+++ Input material +++

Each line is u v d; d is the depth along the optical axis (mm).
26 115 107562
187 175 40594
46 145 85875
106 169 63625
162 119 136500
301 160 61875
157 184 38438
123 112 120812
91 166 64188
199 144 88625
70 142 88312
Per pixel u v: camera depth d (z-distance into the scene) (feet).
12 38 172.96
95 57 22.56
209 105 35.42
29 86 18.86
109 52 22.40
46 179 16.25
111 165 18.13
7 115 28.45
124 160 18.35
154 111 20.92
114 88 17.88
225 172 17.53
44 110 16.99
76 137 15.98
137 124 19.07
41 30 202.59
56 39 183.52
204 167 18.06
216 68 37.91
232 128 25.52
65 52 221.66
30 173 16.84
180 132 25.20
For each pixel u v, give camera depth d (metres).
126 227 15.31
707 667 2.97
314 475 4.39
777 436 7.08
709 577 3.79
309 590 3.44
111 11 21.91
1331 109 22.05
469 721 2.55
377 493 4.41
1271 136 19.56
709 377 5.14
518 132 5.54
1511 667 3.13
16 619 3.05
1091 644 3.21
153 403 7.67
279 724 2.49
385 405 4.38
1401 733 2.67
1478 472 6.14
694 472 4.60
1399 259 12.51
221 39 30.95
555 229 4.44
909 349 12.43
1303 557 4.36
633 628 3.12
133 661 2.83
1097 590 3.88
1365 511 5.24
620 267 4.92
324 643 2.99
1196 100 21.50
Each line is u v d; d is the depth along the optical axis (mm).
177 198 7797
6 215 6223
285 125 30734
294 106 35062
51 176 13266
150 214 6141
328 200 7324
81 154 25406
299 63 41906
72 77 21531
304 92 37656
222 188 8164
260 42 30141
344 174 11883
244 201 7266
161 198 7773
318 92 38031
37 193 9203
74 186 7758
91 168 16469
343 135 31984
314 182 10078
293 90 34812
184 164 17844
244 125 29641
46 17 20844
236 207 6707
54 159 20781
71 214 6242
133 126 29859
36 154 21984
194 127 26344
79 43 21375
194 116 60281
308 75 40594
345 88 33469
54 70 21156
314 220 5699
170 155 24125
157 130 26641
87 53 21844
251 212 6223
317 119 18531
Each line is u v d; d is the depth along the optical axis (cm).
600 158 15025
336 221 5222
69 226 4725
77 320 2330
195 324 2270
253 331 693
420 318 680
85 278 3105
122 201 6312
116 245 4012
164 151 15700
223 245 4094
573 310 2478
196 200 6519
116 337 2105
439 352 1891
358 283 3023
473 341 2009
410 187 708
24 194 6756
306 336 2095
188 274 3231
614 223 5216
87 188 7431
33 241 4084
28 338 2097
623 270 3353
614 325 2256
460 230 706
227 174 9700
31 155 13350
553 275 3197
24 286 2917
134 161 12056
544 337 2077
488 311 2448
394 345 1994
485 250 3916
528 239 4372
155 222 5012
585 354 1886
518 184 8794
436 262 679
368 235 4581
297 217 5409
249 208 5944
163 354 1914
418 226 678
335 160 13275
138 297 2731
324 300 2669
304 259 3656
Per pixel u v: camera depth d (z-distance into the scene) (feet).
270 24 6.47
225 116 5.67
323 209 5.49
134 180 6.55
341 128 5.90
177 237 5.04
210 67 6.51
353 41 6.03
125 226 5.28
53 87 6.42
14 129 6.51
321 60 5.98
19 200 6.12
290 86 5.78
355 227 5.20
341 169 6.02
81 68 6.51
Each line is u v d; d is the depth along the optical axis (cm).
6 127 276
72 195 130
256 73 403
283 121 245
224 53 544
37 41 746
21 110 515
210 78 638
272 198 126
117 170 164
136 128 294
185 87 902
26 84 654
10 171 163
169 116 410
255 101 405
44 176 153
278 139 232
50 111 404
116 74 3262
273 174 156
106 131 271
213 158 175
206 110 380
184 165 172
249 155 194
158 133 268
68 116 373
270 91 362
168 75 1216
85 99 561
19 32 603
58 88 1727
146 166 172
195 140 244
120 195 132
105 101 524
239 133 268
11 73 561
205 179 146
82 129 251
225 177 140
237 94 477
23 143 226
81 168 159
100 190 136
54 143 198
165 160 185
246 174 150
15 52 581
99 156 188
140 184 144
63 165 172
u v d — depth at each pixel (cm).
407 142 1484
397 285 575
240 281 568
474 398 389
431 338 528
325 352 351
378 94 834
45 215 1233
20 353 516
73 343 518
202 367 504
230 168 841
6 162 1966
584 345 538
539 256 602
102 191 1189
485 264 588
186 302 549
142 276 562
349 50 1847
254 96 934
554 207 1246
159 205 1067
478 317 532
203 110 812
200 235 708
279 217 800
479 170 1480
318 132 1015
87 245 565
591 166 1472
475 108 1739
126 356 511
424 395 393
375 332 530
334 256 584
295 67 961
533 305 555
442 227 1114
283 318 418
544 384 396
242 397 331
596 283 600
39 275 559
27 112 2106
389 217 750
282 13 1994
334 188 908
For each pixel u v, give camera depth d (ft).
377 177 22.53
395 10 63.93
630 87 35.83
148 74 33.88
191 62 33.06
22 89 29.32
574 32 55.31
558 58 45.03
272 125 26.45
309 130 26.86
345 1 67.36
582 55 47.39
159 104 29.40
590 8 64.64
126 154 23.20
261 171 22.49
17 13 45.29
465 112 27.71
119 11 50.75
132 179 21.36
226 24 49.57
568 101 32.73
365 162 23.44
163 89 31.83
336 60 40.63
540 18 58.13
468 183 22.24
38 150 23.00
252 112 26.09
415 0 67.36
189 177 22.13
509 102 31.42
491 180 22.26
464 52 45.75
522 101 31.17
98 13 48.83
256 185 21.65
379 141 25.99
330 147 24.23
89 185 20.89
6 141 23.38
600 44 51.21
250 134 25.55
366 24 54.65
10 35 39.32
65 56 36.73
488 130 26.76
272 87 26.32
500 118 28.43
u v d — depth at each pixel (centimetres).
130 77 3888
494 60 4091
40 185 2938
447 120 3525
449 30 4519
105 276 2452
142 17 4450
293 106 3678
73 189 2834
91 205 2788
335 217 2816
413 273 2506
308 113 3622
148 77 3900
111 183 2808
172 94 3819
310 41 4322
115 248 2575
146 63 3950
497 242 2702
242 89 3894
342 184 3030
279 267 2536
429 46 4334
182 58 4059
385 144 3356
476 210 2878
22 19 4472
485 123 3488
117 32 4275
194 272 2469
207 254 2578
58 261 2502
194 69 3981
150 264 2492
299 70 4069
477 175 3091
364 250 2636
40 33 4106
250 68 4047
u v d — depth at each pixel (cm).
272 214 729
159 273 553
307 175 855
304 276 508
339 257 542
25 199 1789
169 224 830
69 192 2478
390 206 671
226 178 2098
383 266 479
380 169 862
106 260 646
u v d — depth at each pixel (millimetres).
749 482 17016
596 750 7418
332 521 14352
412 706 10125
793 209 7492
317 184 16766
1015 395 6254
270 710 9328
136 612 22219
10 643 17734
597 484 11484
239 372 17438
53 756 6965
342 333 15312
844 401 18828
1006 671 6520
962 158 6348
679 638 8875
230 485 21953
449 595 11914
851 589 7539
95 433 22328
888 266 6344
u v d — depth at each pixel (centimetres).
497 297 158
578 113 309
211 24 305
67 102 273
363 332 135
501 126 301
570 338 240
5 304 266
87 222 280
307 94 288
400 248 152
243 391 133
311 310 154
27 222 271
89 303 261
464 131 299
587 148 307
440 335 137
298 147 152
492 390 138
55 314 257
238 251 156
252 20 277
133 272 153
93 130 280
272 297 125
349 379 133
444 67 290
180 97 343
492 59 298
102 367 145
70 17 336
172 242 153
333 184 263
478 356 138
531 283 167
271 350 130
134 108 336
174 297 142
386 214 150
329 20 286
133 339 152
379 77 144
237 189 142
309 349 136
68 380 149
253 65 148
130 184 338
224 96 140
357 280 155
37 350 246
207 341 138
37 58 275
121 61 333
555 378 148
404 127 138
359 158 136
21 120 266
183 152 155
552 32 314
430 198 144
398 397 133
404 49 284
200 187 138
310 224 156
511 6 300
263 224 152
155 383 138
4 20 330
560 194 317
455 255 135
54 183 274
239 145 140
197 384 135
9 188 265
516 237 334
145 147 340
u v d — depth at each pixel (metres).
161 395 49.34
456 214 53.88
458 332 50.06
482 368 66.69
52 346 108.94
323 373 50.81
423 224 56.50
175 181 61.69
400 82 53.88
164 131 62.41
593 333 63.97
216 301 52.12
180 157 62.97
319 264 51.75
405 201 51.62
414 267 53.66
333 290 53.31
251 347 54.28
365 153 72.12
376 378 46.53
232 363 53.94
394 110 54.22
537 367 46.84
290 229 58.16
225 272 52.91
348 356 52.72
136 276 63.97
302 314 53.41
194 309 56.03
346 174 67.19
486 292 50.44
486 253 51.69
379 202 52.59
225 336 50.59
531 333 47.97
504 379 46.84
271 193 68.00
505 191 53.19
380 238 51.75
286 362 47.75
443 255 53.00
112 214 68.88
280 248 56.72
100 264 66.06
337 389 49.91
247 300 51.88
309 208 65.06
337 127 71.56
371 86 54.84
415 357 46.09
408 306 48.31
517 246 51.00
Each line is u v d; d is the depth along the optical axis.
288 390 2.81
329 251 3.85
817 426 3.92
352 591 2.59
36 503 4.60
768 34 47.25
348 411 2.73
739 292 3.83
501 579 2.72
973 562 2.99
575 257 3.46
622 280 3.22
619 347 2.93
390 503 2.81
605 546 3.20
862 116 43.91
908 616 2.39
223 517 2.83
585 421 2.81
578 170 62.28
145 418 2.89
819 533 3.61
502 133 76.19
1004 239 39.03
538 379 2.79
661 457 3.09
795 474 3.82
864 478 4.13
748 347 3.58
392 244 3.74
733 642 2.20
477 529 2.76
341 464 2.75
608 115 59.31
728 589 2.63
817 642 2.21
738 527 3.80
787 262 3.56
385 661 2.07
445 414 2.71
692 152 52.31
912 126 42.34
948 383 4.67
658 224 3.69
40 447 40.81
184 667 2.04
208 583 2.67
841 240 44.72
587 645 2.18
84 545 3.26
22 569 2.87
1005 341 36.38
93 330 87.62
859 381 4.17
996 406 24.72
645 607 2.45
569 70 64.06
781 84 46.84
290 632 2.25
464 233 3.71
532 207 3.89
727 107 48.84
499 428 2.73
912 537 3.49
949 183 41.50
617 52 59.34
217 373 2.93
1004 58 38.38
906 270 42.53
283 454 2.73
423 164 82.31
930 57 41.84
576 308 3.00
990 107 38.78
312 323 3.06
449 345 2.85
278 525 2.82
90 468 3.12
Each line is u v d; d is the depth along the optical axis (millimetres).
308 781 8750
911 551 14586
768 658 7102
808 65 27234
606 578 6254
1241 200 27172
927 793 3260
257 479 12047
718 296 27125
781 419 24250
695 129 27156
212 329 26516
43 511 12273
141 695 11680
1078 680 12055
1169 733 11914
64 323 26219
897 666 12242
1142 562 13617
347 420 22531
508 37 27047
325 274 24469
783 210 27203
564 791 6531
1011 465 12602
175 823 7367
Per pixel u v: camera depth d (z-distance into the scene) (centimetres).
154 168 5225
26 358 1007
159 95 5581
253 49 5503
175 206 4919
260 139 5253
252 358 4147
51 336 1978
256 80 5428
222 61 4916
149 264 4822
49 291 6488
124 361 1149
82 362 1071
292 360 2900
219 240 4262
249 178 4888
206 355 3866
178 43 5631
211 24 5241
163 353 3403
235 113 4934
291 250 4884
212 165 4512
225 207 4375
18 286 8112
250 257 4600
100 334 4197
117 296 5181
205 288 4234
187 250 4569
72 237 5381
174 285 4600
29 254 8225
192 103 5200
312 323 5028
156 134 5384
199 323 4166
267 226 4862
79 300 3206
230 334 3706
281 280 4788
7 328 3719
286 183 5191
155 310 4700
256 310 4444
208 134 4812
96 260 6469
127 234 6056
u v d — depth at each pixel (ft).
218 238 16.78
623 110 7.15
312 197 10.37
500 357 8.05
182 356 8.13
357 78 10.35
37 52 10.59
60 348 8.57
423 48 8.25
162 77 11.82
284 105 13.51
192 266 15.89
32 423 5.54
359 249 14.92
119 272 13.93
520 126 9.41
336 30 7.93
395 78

+++

Problem description
Take from the material above the lines running from the one with "787 262 3.56" through the one with "949 183 41.50", and repeat them exactly, with nothing else.

Solved exercise
787 262 3.56
385 661 2.07
445 414 2.71
692 152 52.31
912 126 42.34
948 383 4.67
658 224 3.69
40 447 40.81
184 667 2.04
208 583 2.67
841 240 44.72
587 645 2.18
84 545 3.26
22 569 2.87
1005 341 36.38
93 330 87.62
859 381 4.17
996 406 24.72
645 607 2.45
569 70 64.06
781 84 46.84
290 632 2.25
464 233 3.71
532 207 3.89
727 107 48.84
499 428 2.73
912 537 3.49
949 183 41.50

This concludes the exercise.